[Start of section]

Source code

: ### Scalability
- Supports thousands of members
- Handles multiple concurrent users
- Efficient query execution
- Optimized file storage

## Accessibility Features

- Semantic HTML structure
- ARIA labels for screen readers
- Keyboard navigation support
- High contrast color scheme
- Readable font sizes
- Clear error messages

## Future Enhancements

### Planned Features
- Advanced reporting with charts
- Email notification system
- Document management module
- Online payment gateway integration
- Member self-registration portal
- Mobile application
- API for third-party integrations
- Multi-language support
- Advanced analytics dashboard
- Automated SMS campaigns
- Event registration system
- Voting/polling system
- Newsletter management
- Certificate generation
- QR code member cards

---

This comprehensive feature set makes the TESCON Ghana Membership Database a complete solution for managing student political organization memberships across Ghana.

[End of section]

— Activity —
Reproduce the material with "Planned Features" replaced by "Proposed Features", leaving everything else unchanged.

— Final answer —
Source code

: ### Scalability
- Supports thousands of members
- Handles multiple concurrent users
- Efficient query execution
- Optimized file storage

## Accessibility Features

- Semantic HTML structure
- ARIA labels for screen readers
- Keyboard navigation support
- High contrast color scheme
- Readable font sizes
- Clear error messages

## Future Enhancements

### Proposed Features
- Advanced reporting with charts
- Email notification system
- Document management module
- Online payment gateway integration
- Member self-registration portal
- Mobile application
- API for third-party integrations
- Multi-language support
- Advanced analytics dashboard
- Automated SMS campaigns
- Event registration system
- Voting/polling system
- Newsletter management
- Certificate generation
- QR code member cards

---

This comprehensive feature set makes the TESCON Ghana Membership Database a complete solution for managing student political organization memberships across Ghana.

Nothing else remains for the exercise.